TASK BRIEF: Restate word for word the lines of the records below, starting at the line that contains "Table 4. Continued" and ending at the line that contains "Number (%) |", with both of those lines included and nothing else.
--- SUPPLIED ENTRIES ---
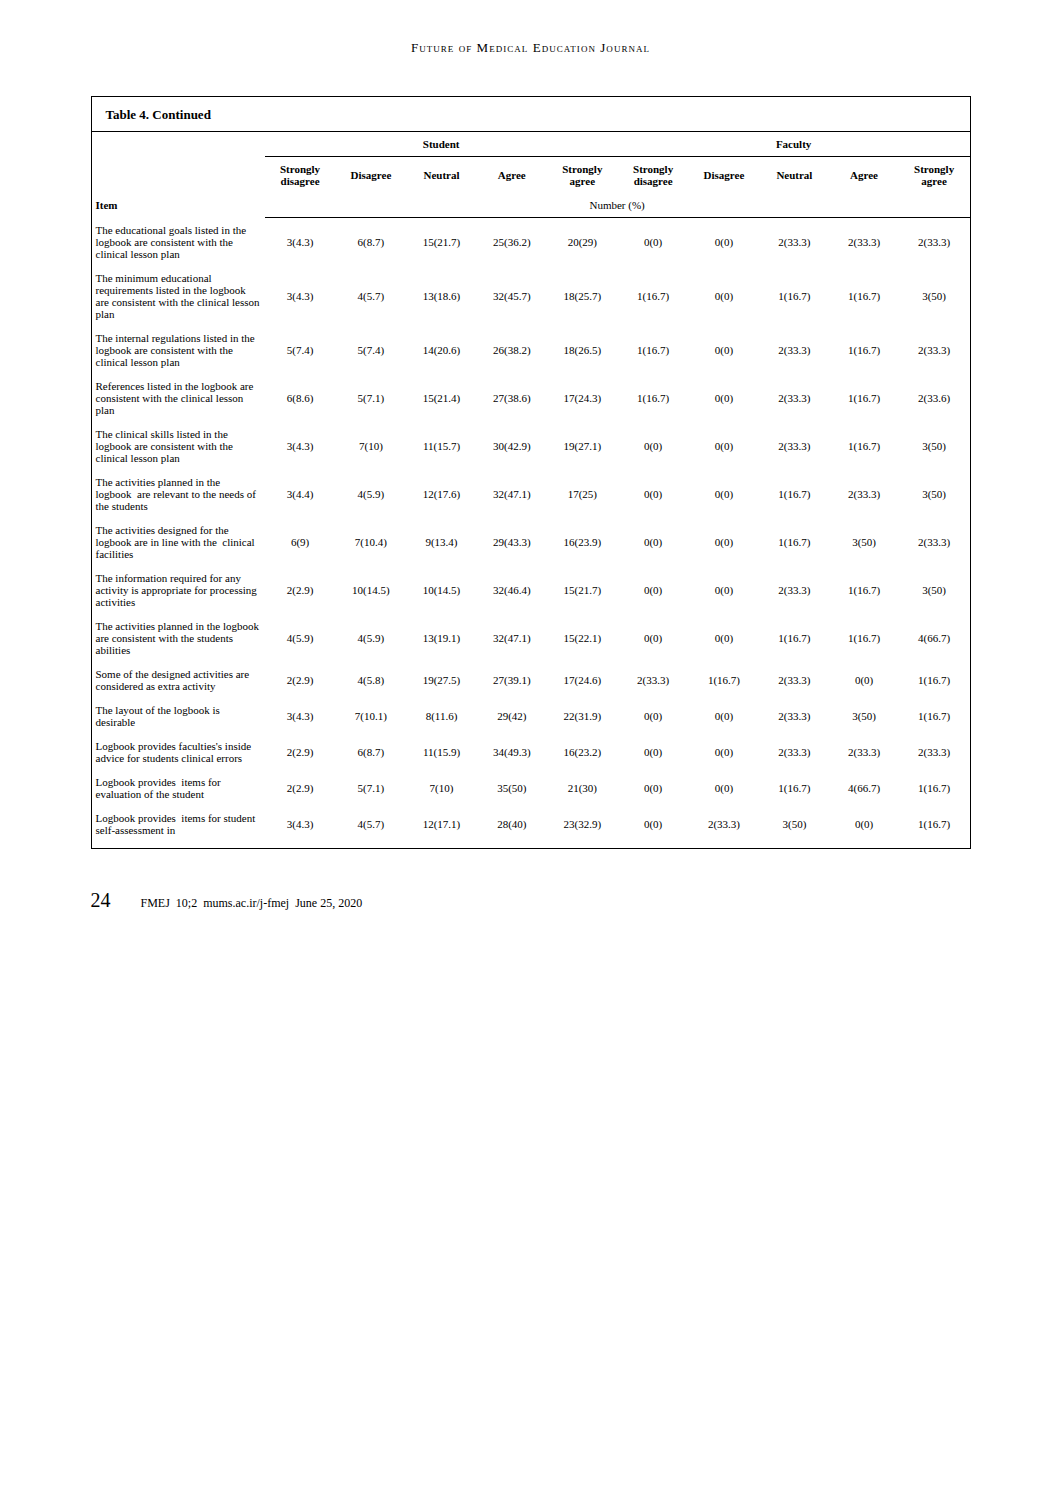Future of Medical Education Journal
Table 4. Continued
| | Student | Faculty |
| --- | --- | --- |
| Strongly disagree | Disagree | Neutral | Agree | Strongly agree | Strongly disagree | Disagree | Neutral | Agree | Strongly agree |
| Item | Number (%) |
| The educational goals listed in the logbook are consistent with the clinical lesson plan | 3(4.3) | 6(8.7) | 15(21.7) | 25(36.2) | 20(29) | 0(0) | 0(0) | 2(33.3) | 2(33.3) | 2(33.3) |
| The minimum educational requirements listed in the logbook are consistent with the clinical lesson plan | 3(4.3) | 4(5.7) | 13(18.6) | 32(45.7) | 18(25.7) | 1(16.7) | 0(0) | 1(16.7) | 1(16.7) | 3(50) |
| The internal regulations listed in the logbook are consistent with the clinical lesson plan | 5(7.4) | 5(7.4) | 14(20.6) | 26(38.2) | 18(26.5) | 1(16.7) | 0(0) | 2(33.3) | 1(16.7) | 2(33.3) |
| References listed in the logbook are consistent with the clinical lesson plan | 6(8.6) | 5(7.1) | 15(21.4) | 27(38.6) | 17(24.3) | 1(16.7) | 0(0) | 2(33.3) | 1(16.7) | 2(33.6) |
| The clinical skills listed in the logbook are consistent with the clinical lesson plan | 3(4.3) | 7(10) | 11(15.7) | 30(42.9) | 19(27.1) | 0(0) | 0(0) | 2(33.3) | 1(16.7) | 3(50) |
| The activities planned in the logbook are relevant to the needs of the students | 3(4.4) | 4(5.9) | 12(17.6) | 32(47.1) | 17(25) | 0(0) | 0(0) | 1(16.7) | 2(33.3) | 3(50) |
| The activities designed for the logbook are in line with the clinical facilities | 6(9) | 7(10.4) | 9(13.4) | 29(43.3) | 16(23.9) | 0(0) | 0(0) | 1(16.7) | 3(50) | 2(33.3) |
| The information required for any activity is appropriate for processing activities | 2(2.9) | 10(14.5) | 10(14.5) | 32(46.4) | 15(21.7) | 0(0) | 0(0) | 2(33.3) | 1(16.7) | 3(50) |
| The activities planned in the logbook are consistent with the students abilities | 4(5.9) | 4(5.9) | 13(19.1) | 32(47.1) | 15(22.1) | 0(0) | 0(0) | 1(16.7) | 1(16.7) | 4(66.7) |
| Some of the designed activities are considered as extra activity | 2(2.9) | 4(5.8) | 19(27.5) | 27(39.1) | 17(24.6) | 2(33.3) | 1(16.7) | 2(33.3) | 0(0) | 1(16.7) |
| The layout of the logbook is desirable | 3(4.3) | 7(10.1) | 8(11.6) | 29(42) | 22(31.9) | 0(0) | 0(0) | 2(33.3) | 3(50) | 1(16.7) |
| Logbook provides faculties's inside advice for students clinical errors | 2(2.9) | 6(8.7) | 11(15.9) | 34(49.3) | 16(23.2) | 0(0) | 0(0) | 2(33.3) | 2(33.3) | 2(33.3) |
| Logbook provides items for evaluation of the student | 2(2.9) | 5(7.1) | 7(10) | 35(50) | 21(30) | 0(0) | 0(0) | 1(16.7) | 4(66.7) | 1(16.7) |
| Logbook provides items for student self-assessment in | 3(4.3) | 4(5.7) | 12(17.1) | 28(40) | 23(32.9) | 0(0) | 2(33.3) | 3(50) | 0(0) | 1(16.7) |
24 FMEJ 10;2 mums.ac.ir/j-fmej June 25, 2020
---
RESPONSE TO THE TASK:
Table 4. Continued
| | Student | Faculty |
| --- | --- | --- |
| Strongly disagree | Disagree | Neutral | Agree | Strongly agree | Strongly disagree | Disagree | Neutral | Agree | Strongly agree |
| Item | Number (%) |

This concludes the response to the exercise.